30 July 2017

Review: Charlie's Angels / Charlie's Angels: Full Throttle

(Dir: McG, 2000 / 2003)

Everything about this pair of films is ridiculous. Let's make that clear from the outset. But that's an intended part of their charm – if indeed you believe they possess any charm. Although in reality it's hard to argue with the charm that Drew Barrymore's Dylan, Lucy Liu's Alex and Cameron Diaz's Natalie offer, as the titular angels. They are almost the sole reasons these are fun films to watch, as their effervescent energy makes us laugh and makes us believe they can do anything. There's no reason to think they couldn't stop any criminal with their impressive skillset and seemingly endless bag of tricks. Which means two things you're never in any doubt that they will win, so any threat feels meaningless (especially by the time you get to Full Throttle), and it forces the film into the most utterly preposterous set pieces (again something more prevalent second time round). Suspending your disbelief is an important part of watching films, and the degree to which you need to do so is very much based on how the filmmakers choose to present a story, but these films go beyond that, requiring you to accept everything that's thrown at you. They (just about) get away with it because it's all pitched as fun, but that doesn't stop it becoming frustrating after a while, as one crazy scene leads to yet another. 

Both films are very much defined by the era in which they were released. CGI was getting better, hence the pushing what these girls can do, but it frequently looks like they're standing in front of a green screen. McG's background as a director of music videos is a blessing and a curse. On the plus side there's loads of fun music choices, albeit a little too much obvious signposting of what's on screen through song titles/lyrics, but these both feel like ninety minute music videos. That may entertaining at first, but it's ultimately wearying as they schizophrenically jump all over the place.
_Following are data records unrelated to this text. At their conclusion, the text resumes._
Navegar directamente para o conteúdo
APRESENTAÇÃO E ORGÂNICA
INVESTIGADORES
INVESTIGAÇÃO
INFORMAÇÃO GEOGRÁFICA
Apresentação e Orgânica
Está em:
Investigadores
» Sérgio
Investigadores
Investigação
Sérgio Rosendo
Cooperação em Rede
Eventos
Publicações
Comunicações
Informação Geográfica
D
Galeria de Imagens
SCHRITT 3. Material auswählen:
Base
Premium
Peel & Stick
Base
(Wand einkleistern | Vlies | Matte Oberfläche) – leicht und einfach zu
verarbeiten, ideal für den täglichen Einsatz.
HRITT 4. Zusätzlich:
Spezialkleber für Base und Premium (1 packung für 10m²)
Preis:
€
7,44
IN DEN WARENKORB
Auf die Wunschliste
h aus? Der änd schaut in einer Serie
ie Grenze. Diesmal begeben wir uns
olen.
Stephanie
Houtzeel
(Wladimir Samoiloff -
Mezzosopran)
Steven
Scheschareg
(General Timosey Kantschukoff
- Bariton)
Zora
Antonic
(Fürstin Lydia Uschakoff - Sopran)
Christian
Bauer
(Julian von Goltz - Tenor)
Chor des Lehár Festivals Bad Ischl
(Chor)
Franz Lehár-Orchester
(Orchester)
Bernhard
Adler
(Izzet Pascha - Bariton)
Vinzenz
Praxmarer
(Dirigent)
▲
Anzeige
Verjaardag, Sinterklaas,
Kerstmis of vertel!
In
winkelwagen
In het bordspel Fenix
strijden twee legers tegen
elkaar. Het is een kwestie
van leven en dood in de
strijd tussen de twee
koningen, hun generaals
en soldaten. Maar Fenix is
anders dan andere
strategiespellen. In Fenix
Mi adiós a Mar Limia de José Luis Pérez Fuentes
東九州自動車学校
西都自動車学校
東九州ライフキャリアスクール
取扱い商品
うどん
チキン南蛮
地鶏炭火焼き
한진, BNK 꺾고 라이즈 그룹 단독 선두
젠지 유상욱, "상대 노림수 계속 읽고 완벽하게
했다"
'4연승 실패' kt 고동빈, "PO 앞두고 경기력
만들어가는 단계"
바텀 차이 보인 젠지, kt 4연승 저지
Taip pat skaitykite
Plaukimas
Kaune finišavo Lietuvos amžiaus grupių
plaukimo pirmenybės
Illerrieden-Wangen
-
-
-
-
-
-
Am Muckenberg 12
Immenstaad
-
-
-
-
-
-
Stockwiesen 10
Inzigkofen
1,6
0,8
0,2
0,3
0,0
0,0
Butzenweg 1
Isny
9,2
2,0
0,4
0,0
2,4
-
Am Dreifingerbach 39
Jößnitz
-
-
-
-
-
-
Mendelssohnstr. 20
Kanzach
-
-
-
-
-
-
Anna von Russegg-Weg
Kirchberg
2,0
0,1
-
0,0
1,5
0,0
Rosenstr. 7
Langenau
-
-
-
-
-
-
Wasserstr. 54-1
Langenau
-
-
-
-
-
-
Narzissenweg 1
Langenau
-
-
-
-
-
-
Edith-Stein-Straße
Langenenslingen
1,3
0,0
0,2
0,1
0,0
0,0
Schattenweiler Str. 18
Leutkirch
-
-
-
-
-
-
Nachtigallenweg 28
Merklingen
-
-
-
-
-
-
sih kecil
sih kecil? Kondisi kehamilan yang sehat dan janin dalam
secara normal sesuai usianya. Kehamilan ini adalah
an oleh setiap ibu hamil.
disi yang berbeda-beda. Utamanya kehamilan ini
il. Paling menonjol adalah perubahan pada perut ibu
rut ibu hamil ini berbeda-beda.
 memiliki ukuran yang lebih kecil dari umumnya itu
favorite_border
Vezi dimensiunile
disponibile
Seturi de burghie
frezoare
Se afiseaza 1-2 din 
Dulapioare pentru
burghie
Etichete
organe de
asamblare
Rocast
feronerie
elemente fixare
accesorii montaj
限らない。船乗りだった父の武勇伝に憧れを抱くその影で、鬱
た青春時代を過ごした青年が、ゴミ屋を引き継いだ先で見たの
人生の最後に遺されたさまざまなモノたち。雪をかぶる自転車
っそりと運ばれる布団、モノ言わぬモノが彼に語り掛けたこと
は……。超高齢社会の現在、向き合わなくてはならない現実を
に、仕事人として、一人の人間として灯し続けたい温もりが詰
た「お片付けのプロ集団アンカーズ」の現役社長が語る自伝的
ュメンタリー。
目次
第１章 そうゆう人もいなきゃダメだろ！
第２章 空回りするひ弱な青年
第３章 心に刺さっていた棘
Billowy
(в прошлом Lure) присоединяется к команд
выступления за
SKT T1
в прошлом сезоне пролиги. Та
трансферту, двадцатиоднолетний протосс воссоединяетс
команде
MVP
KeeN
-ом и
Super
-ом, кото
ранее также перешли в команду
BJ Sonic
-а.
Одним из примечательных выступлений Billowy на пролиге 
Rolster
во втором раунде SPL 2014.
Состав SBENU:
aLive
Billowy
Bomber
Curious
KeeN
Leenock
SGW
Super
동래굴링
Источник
Both films are rife with cameos, which is a highlight, but the faces popping up definitely date it when watching back in 2017 (this also serves as a cautionary warning that no film ever needed Tom Green being Tom Green!!).

Objectively, neither Charlie's Angels nor Charlie's Angels: Full Throttle are good films, but it's impossible to deny that they aren't somewhat fun to watch. At the time these came out the TV series was a distant memory, but this was a reinvention for the MTV generation. Barrymore, Liu and Diaz are a very enjoyable trio, playing off each other well and bringing unique personalities to each character, and that primarily makes these films watchable – along with the many other decent casting choices (Murray, Moore, Rockwell, Glover, Wilson etc). But the ADD approach becomes tiresome, even if does keep things energetic and the stories moving. The first is the better of the two, but mostly because Full Throttle pushes itself too far into over-the-top territory (living up to it's name). But sometimes fun is just about enough.